The lack of sleep-related fall in BP—non-dipping— occurs early in the course of CKD 30, 31. Non-dipping in patients with CKD not on dialysis is associated with older age, greater proteinuria, and lower serum albumin risk factors common to inflammatory and atherosclerotic processes 31. Amar et al have reported poor cardiovascular outcomes among hemodialysis patients who were non-dippers 26. We did not find evidence of restoration of dipping in our patients treated with augmented volume removal. We did not find support for dipping when data were analyzed either with the cosinor model or with the more conventional sleep-wake model. The lack of restoration of dipping may not be surprising if factors such as autonomic activation play a more important role in causing non-dipping.
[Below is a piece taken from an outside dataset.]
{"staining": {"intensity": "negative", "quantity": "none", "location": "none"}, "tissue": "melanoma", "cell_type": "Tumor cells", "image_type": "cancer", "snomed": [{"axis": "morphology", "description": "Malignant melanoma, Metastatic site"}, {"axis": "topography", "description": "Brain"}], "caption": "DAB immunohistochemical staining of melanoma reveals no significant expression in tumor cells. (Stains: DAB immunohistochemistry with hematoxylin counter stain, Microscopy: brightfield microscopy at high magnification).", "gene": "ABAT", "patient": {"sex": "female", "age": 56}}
For example, if renalase deficiency, an enzyme that breaks down catecholamines is important in the pathogenesis of non-dipping, then replacing this enzyme—rather than removing volume—may be more important for restoring the nocturnal dip in BP 32. In defense of this hypothesis, there is some evidence that renal transplantation may restore the dipping phenomenon 33, 34. Sympathetic activation which is common in hemodialysis patients may be another mechanism mediating non-dipping but may not be mitigated by volume removal 35.
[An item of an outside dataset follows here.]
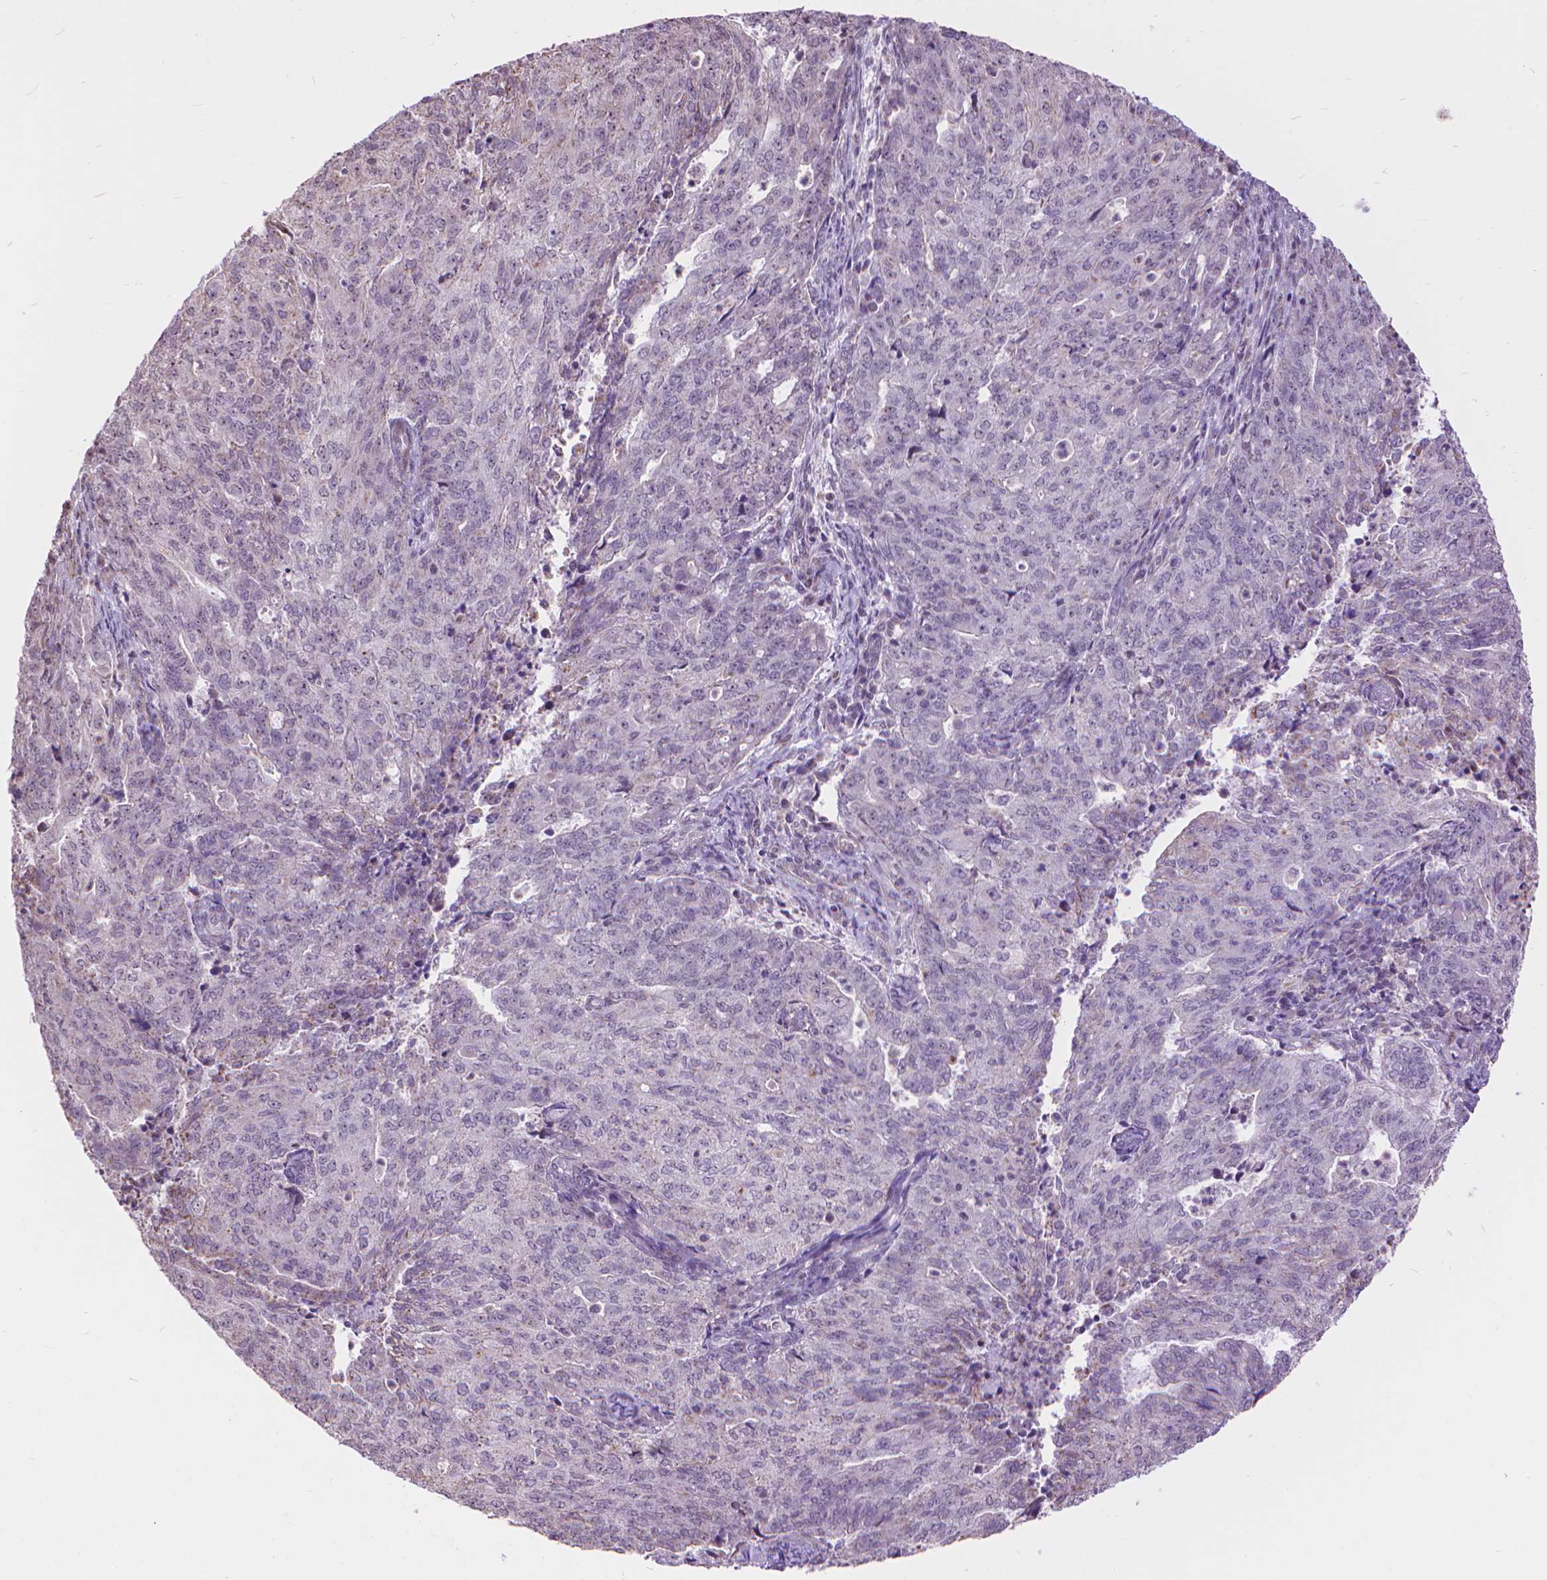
{"staining": {"intensity": "negative", "quantity": "none", "location": "none"}, "tissue": "endometrial cancer", "cell_type": "Tumor cells", "image_type": "cancer", "snomed": [{"axis": "morphology", "description": "Adenocarcinoma, NOS"}, {"axis": "topography", "description": "Endometrium"}], "caption": "DAB immunohistochemical staining of human endometrial adenocarcinoma shows no significant staining in tumor cells.", "gene": "TMEM135", "patient": {"sex": "female", "age": 82}}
Some limitations of our study should be recognized. The majority of the participants in our study were black hemodialysis patients. Whether black participants have a different chronobiology than non-black participants in the interdialytic period is not known. Our study lasted only 8 weeks. Whether longer term study would have revealed restoration of dipping cannot be answered by our short-term trial.
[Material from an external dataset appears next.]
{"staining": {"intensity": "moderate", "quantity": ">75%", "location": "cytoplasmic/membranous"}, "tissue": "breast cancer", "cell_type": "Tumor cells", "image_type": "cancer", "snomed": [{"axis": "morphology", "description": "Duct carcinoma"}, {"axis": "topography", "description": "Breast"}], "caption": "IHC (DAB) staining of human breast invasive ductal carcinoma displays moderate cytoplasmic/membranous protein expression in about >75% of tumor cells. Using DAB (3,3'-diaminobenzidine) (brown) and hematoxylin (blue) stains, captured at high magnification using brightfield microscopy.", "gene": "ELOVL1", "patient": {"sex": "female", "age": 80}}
AVRT evoked parallel reductions in wake and sleep BP. There was no additional reduction in sleep BP compared to wake BP. Confirmed by cosinor rhythmometric analysis, lack of evidence of change in circadian amplitudes of systolic or diastolic BP does not support the notion that augmented volume removal can restore nocturnal dipping in hemodialysis patients. This is an important negative finding of our randomized trial. However, AVRT substantially altered arterial pressure and heart rate rhythm patterns in hemodialysis patients that were characterized by a reduction in BP intercept, an increase in the slope but no increase in lability of BP. Thus an elevated intercept and blunted slope pattern characterizes the “volume overload BP pattern” on ambulatory BP monitoring. Reduction of systolic BP exceeded that of diastolic BP; the pulse pressure reduction of 3 to 5 mmHg and the reduced BP load has the potential to impact survival in hemodialysis patients 36. Outcome trials are now needed to translate these findings to clinical practice.